At 5PM one evening about 10 years ago I had a call from the head of application performance at the company I was working for…
“Captain, I just thought you’d like to know you’re currently responsible for the most expensive piece of SQL in the company – worldwide… “
It was using about 95% of the CPU resource on 2 Superdomes. This was a production showstopper; no going home tonight…
Now this was embarrassing. I and one of my team were responsible for a recent complete refactoring of a key component on one of our global systems. We’d tuned the hell out of this thing. Despite it trawling a decade’s worth of live data – millions of records, it was so efficient that it returned in under half-a second every time with minimum memory footprint, minimum disk I/O and minimum CPU load. We’ve profiled it like crazy under all kinds of data shapes and volumes. We’d taken production transaction volumes, built in contingency and ploughed it through those and it was just screaming away, no problems. In fact it was one of the best bits of refactoring & performance tuning I and my co-developer had ever done.
Something was seriously wrong. There was no disputing the logs.
As always with these major production issues, I and my development parter pulled an all-nighter on calls to various application groups in the US.
We found an anomaly.
One query was being called about 2,000,000 times a minute!
All our profiling, production comparisons and performance data had been based on a peak load of about 1,000 hits a minute. As a key component of a worldwide order system we knew it would be heavily used and put a reasonable load on the system but this was way beyond our most unrealistic expectations.
All our tuning had been based on a known forecast usage through our standard order management system. The calculation engine was typically called once or twice for every order placed worldwide. (We’d forecast about 500 orders per minute and easily had capacity for twice that volume)
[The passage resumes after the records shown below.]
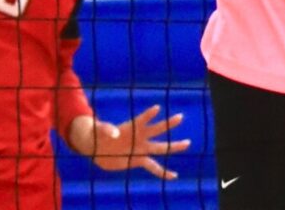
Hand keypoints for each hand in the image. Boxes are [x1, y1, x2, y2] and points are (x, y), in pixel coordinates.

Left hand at [68, 105, 190, 180]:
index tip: (157, 108)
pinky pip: (153, 166)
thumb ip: (106, 129)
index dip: (148, 114)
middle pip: (156, 129)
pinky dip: (163, 172)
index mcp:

Further investigation revealed the source.
Earlier that week, a new application from another team had been integrated into production.
There were rumors that the VPs of each team didn’t speak to each other. Either way, although we knew members of the other team, they were on the other side of the world and we didn’t collaborate very often.
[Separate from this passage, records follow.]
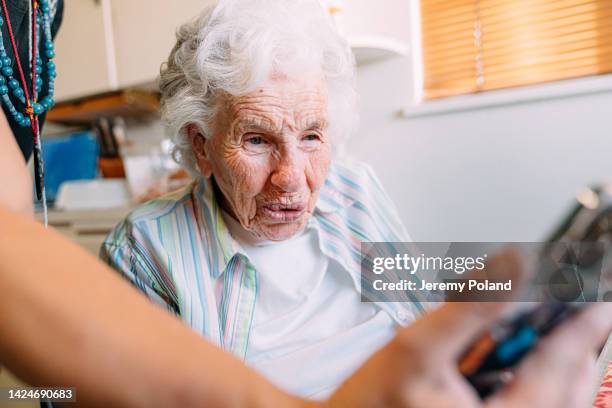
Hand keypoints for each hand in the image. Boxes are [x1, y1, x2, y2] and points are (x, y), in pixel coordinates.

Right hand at [325, 249, 611, 407]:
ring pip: (561, 397)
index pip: (561, 366)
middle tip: (571, 303)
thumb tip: (513, 266)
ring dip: (558, 357)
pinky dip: (542, 376)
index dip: (584, 324)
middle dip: (571, 340)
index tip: (601, 295)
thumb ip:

This new application was dependent on the same calculation engine. We’d spent some time training their developers on how to interface to it and they were really pleased with the results they were seeing. Once our knowledge transfer was done, that was the end of the story as far as we were concerned.
What we didn’t know was that their initial effort were so successful that they had integrated it into their product as an auto-calculation system.
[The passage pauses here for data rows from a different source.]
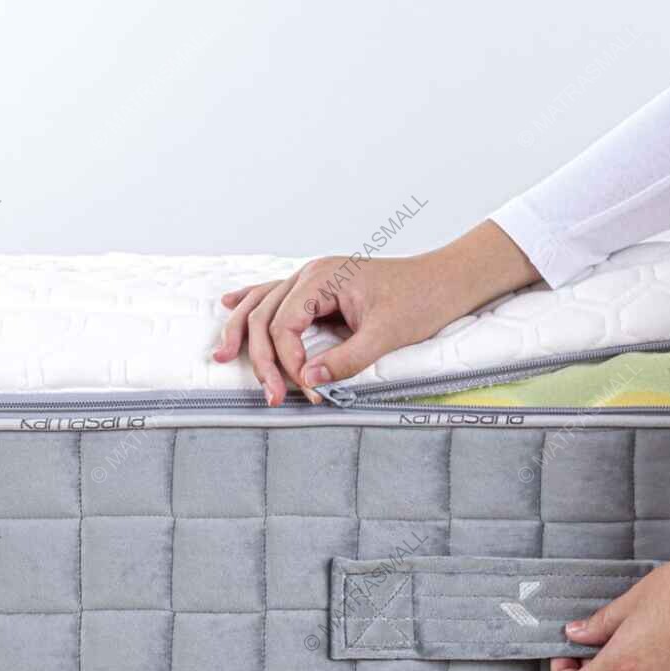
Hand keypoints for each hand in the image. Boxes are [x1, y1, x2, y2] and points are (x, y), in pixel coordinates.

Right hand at [213, 221, 539, 403]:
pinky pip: (278, 295)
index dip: (287, 360)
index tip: (306, 392)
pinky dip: (253, 303)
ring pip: (265, 304)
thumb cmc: (423, 300)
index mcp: (326, 277)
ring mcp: (316, 278)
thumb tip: (309, 380)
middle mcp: (313, 273)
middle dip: (263, 357)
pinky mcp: (323, 288)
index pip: (285, 322)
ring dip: (244, 332)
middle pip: (267, 315)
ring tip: (221, 356)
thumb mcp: (387, 335)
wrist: (448, 280)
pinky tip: (229, 305)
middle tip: (272, 397)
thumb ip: (347, 358)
Every time a user tabbed from one field to the next on the order line details, it was performing a recalculation.
Now a typical order at this company contained about 100 order lines. And each order line contained ~20 fields. Our calculation engine was being put under nearly 2,000 times more load than had ever been expected!
Needless to say we had the team fix it fast.
They removed the “auto-price” feature and replaced it with a “recalculate” button on the shopping cart.
1: When you’re writing a system that will be integrated with multiple systems or uncontrolled third-parties, make sure there’s a mandatory part of the interface in place that requires the caller to be clearly identifiable and that your logging is user-friendly. Putting all blame aside, this immediately allows you to identify and isolate unique integration issues.
2: Don’t just train your users/customers how to use your system. Help review their approach and processes and once they’re up & running, get them to show you the results and walk you through what they did. Chances are they will try to do something exotic that you weren’t expecting and would make you squirm. Better to find it early and deal with it than allow it to become a production issue. Remember it’s up to you to be a role model in this collaboration.
3: Identify, set your performance constraints, expectations and limitations up-front. Consider even building them into the system in some configurable way and tell your user/customers what they are. In the days of denial-of-service attacks, secure coding requires us to put throttles into our systems to prevent them running away with resources. (anyone ever tried to buy Glastonbury tickets online?) Even in smaller internal systems, it’s worth having some idea on volume and usage. Performance defects are notoriously difficult to resolve, are usually showstoppers and often require major architectural rework – We were lucky this time!
4: Many defects are found when your software is used in ways that you and your requirements didn’t foresee. Often that flexibility is a major asset or differentiator but if it’s not, consider putting up safety rails to limit your system to intended usage only. If it “might be useful” to work another way in future, remember YAGNI – You aren’t gonna need it. If you feel you must have that potential flexibility, at least consider putting a lock on it that requires your customer or user to call up or understand and recognize the impact first.